### Data for this task
▬▬▬

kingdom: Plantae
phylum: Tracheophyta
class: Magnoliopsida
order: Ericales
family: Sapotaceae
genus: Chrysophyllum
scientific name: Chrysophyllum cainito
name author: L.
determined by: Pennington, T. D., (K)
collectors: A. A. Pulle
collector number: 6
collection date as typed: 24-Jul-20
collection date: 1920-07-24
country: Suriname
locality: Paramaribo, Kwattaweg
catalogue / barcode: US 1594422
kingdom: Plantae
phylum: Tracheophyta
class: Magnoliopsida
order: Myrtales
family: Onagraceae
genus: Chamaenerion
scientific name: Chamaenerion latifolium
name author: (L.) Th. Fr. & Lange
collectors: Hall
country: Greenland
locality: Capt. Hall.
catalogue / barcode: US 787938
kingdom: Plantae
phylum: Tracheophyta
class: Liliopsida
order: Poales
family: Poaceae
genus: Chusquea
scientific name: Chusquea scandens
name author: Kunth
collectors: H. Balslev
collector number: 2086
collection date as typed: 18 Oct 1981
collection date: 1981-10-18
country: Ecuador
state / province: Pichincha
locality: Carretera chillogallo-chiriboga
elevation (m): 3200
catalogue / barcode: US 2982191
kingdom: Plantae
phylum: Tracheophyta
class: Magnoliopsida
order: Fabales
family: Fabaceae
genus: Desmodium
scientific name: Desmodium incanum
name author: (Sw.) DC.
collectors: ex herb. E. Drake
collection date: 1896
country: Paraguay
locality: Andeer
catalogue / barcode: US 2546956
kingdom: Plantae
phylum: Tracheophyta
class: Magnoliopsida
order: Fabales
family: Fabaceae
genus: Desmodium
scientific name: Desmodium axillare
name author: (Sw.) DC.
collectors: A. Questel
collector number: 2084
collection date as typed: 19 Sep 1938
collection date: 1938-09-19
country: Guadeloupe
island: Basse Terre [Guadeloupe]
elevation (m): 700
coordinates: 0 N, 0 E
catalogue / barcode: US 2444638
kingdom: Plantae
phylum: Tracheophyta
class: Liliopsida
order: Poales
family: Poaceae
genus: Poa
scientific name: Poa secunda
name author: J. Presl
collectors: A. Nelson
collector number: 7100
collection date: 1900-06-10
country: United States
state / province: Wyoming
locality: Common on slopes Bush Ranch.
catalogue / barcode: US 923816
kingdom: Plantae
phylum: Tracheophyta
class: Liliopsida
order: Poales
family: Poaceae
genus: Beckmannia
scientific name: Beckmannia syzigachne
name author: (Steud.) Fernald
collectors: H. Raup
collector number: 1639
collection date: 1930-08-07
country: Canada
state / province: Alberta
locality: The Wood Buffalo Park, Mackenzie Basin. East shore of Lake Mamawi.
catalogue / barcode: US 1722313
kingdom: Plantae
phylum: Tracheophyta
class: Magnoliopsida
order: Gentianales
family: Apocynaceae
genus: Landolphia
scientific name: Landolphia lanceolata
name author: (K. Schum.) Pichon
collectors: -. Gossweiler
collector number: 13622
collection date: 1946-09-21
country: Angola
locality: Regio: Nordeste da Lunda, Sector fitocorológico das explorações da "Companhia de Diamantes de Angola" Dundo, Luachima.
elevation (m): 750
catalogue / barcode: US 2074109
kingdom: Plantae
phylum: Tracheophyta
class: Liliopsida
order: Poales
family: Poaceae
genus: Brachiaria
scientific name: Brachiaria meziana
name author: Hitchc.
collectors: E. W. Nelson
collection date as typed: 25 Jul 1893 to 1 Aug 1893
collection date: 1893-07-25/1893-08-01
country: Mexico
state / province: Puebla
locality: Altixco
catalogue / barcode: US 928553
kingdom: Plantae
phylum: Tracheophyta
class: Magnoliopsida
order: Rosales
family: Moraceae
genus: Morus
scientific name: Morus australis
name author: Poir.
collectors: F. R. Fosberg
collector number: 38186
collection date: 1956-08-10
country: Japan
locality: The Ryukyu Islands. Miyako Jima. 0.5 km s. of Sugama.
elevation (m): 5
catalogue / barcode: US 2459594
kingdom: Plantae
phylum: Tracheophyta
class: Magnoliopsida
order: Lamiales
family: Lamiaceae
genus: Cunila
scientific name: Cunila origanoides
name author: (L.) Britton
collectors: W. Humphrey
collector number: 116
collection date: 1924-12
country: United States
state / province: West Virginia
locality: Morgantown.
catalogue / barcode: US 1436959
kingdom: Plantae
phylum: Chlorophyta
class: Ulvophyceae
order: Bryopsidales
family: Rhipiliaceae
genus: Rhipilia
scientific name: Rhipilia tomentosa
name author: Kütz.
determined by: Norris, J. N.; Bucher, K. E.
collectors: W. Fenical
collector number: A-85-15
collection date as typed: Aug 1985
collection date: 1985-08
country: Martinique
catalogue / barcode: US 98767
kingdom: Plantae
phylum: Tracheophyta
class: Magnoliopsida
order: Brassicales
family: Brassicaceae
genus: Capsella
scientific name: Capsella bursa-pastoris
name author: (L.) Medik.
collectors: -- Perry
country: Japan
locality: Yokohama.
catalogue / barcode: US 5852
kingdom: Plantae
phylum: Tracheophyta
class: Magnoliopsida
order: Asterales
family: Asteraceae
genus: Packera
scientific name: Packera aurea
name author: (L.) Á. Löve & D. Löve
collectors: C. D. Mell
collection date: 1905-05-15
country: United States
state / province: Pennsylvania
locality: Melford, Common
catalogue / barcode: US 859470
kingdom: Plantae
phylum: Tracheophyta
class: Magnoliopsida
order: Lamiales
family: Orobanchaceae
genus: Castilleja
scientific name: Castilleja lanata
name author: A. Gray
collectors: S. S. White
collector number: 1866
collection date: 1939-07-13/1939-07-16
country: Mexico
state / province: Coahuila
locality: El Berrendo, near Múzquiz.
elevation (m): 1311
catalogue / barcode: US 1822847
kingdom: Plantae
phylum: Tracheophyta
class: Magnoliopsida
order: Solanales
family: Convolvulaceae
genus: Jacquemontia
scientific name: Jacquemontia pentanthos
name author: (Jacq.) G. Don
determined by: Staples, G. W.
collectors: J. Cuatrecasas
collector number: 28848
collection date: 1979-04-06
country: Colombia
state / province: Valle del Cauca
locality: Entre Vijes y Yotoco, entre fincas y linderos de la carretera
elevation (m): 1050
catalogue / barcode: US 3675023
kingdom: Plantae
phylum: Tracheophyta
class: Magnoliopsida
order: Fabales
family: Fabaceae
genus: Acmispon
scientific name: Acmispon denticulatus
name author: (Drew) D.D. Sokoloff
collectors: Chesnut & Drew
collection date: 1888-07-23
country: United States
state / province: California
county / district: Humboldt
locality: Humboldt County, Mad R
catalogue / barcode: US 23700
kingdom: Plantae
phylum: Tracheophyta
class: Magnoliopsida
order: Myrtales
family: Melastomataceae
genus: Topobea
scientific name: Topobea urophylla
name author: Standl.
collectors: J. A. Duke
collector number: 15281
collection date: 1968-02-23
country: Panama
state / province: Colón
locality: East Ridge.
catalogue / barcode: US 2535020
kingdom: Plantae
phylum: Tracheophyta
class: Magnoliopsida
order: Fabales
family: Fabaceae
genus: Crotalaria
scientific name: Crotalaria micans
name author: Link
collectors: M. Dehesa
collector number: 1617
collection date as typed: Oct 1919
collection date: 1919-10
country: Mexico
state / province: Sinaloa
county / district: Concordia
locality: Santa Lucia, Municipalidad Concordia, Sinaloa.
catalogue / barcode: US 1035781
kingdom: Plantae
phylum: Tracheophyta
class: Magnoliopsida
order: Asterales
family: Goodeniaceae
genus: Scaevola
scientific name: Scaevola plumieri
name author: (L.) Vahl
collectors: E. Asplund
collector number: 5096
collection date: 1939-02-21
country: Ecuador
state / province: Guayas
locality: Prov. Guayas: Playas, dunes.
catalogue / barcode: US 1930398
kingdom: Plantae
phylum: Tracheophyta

▬▬▬

### Written request
Write everything in the records from the line containing "collector number: 2084" down to the line containing "collector number: 1639", both ends included, as a Markdown table with the columns "No." and "Entry". Skip blank lines.

### Answer to this problem
| No. | Entry |
|---|---|
| 1 | collector number: 2084 |
| 2 | collection date as typed: 19 Sep 1938 |
| 3 | collection date: 1938-09-19 |
| 4 | country: Guadeloupe |
| 5 | island: Basse Terre [Guadeloupe] |
| 6 | elevation (m): 700 |
| 7 | coordinates: 0 N, 0 E |
| 8 | catalogue / barcode: US 2444638 |
| 9 | kingdom: Plantae |
| 10 | phylum: Tracheophyta |
| 11 | class: Liliopsida |
| 12 | order: Poales |
| 13 | family: Poaceae |
| 14 | genus: Poa |
| 15 | scientific name: Poa secunda |
| 16 | name author: J. Presl |
| 17 | collectors: A. Nelson |
| 18 | collector number: 7100 |
| 19 | collection date: 1900-06-10 |
| 20 | country: United States |
| 21 | state / province: Wyoming |
| 22 | locality: Common on slopes Bush Ranch. |
| 23 | catalogue / barcode: US 923816 |
| 24 | kingdom: Plantae |
| 25 | phylum: Tracheophyta |
| 26 | class: Liliopsida |
| 27 | order: Poales |
| 28 | family: Poaceae |
| 29 | genus: Beckmannia |
| 30 | scientific name: Beckmannia syzigachne |
| 31 | name author: (Steud.) Fernald |
| 32 | collectors: H. Raup |
| 33 | collector number: 1639 |